■ TEXT EXTRACT:
If Justices Thomas and Gorsuch are open to revisiting Terry v. Ohio as they are to revisiting Katz, then they could provide the remaining two votes necessary to rescind the police’s authority to conduct investigatory stops based on reasonable suspicion. But the other three potential votes—Justices Kagan, Ginsburg, and Sotomayor—have recently reaffirmed their commitment to stare decisis, and likely the biggest obstacle in persuading them to overrule a solid, fifty-year-old precedent is law enforcement’s reliance interest. And rely they have. Police have operationalized and scaled up their use of stop-and-frisks, which have become an integral component of crime-control programs throughout the United States and are “carried out systematically, deliberately, and with great frequency,” according to Professor Tracey Meares. Professor Jeffrey Fagan calls it simply the “Terry regime.” The practice is so common that it has even penetrated American culture, featuring regularly in crime movies and procedurals. If the Supreme Court were to reverse Terry, torrents of criticism and predictions of spikes in crime rates are to be expected from law-and-order quarters.

■ WRITTEN PROBLEM 1:
In the passage on Terry v. Ohio:
(a) Which three justices does it say have recently reaffirmed their commitment to stare decisis?
(b) What does Professor Jeffrey Fagan call the practice?
(c) What does it name as likely the biggest obstacle to persuading those justices to overrule the precedent?
■ WRITTEN PROBLEM 2:
How might the passage on Terry v. Ohio go on? Continue it from its final sentence.

■ DATA EXTRACT:
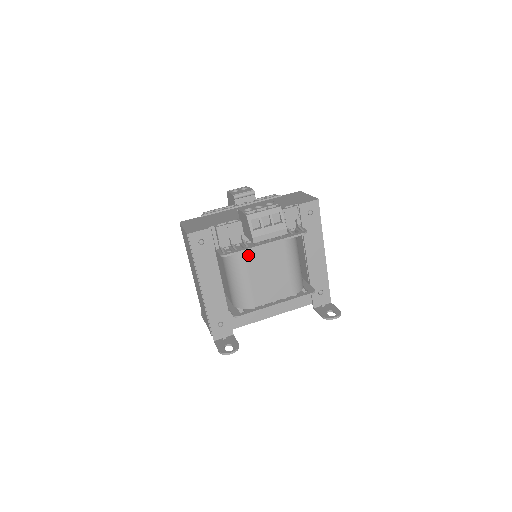
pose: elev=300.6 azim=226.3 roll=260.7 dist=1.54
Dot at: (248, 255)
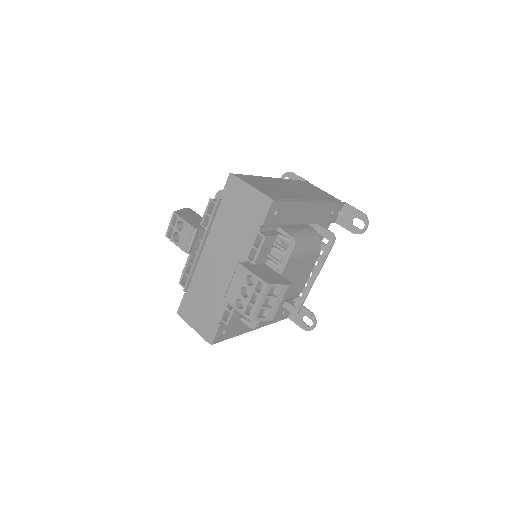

■ RESPONSE 1:
(a) Justices Kagan, Ginsburg, and Sotomayor.
(b) The "Terry regime."
(c) Law enforcement's reliance interest.

■ RESPONSE 2:
But it would seem that reliance on a prior decision to pursue constitutionally questionable methods of policing ought not to be taken into account when considering whether to overrule that prior decision. Recent cases have highlighted problems with the systematic use of stop-and-frisks. United States v. Johnson, a Seventh Circuit case, exposed how the combination of Terry and traffic law enforcement has led to the creation of specialized units that engage in pretextual policing in communities of color. In Johnson, five officers from the Milwaukee Police Department’s “Neighborhood Task Force Street Crimes Unit,” whose modus operandi is “to look for smaller infractions and hope that possibly they may lead to bigger and better things,” relied on a suspected parking violation to investigate a passenger waiting for a friend in a Toyota Highlander. While they did find a gun on the floor of the SUV, which is why the Fourth Amendment issue was litigated, one wonders about the number of false positives, the number of times that the Unit harassed innocent residents whose experiences never became court cases.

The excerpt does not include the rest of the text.